I appreciate the opportunity to be introduced to the work of poets who are not household names, but whose original voices are appealing and who are nimble poetic talents. They are, in many cases, accomplished and prolific. Among these are Michael Schmeltzer (“The Memory of Glass”), Nathan McClain (“Man Reflecting on Man”), Kathryn Nuernberger, whose long poem, “Translations,” kicks off the issue: “I want to believe we can’t see anything we don’t have a word for.”

There is a good balance of narrative poems and work with more lyrical tendencies.
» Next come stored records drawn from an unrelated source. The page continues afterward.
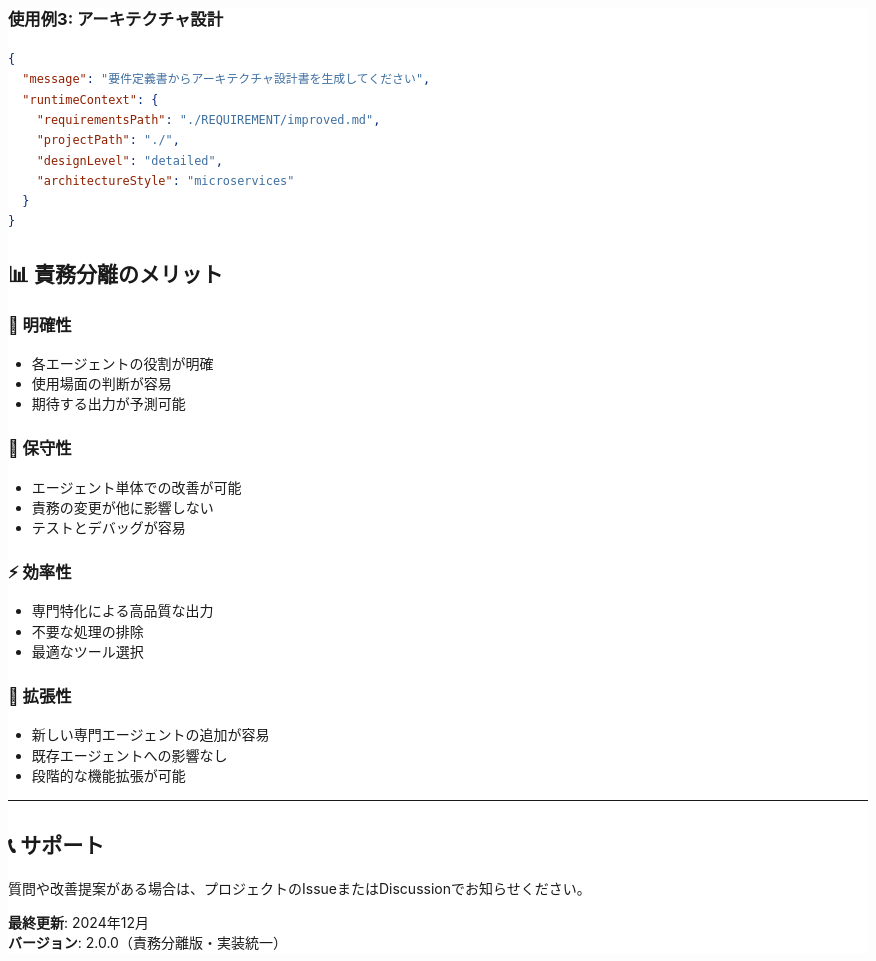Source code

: ### 使用例3: アーキテクチャ設計
```json
{
  "message": "要件定義書からアーキテクチャ設計書を生成してください",
  "runtimeContext": {
    "requirementsPath": "./REQUIREMENT/improved.md",
    "projectPath": "./",
    "designLevel": "detailed",
    "architectureStyle": "microservices"
  }
}
```

## 📊 責務分離のメリット

### 🎯 明確性
- 各エージェントの役割が明確
- 使用場面の判断が容易
- 期待する出力が予測可能

### 🔧 保守性
- エージェント単体での改善が可能
- 責務の変更が他に影響しない
- テストとデバッグが容易

### ⚡ 効率性
- 専門特化による高品質な出力
- 不要な処理の排除
- 最適なツール選択

### 🔄 拡張性
- 新しい専門エージェントの追加が容易
- 既存エージェントへの影響なし
- 段階的な機能拡張が可能

---

## 📞 サポート

質問や改善提案がある場合は、プロジェクトのIssueまたはDiscussionでお知らせください。

**最終更新**: 2024年12月  
**バージョン**: 2.0.0（責務分離版・実装統一） 
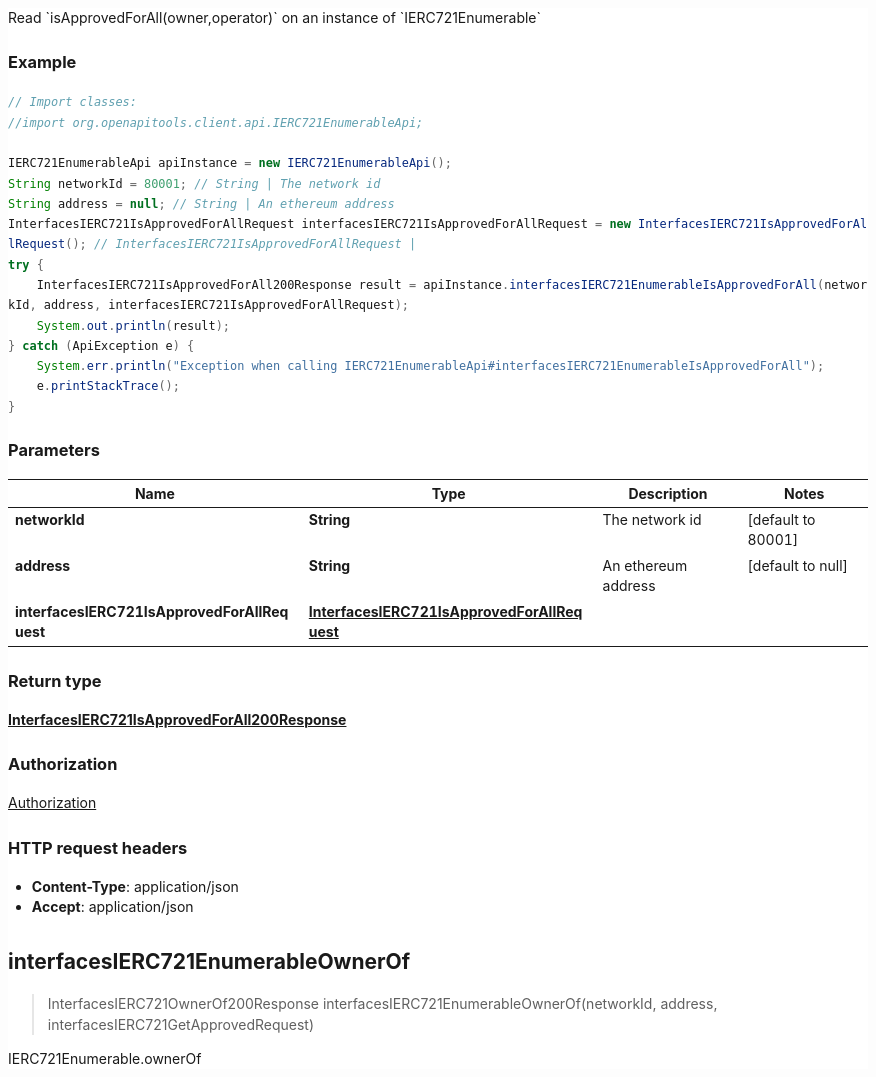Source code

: Read &#x60;isApprovedForAll(owner,operator)&#x60; on an instance of &#x60;IERC721Enumerable&#x60;

### Example

```java
// Import classes:
//import org.openapitools.client.api.IERC721EnumerableApi;

IERC721EnumerableApi apiInstance = new IERC721EnumerableApi();
String networkId = 80001; // String | The network id
String address = null; // String | An ethereum address
InterfacesIERC721IsApprovedForAllRequest interfacesIERC721IsApprovedForAllRequest = new InterfacesIERC721IsApprovedForAllRequest(); // InterfacesIERC721IsApprovedForAllRequest | 
try {
    InterfacesIERC721IsApprovedForAll200Response result = apiInstance.interfacesIERC721EnumerableIsApprovedForAll(networkId, address, interfacesIERC721IsApprovedForAllRequest);
    System.out.println(result);
} catch (ApiException e) {
    System.err.println("Exception when calling IERC721EnumerableApi#interfacesIERC721EnumerableIsApprovedForAll");
    e.printStackTrace();
}
```

### Parameters


Name | Type | Description  | Notes
------------- | ------------- | ------------- | -------------
 **networkId** | **String**| The network id | [default to 80001]
 **address** | **String**| An ethereum address | [default to null]
 **interfacesIERC721IsApprovedForAllRequest** | [**InterfacesIERC721IsApprovedForAllRequest**](InterfacesIERC721IsApprovedForAllRequest.md)|  |

### Return type

[**InterfacesIERC721IsApprovedForAll200Response**](InterfacesIERC721IsApprovedForAll200Response.md)

### Authorization

[Authorization](../README.md#Authorization)

### HTTP request headers

- **Content-Type**: application/json
- **Accept**: application/json


## interfacesIERC721EnumerableOwnerOf

> InterfacesIERC721OwnerOf200Response interfacesIERC721EnumerableOwnerOf(networkId, address, interfacesIERC721GetApprovedRequest)

IERC721Enumerable.ownerOf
There is nothing crass or excessively edgy, though poems here tend toward the acerbic and emotionally cautious; and there is nothing overtly sentimental or impossibly innocent. I admire the economy of Linda Cooper’s “Lament of Empty Shoes” (“How do I describe / the moment you know your heart / is going off by itself again?), and Lucille Lang Day’s skill at turning a family story, “Journeys,” into a piece that feels less claustrophobic and narrowly focused than many family poems often do:

Over and over, in my round and spindly
cells where the past softly breathes,
my mother, who told no one
she was descended from the Pilgrims
and the People of the First Light,
who brought them corn and deer,
names me “Light.” Over and over,
I ask myself, Where am I going?
How will I know when I’m there?

If you’re looking for smart new poems, you’ll know you’re there when you pick up this issue of Redactions.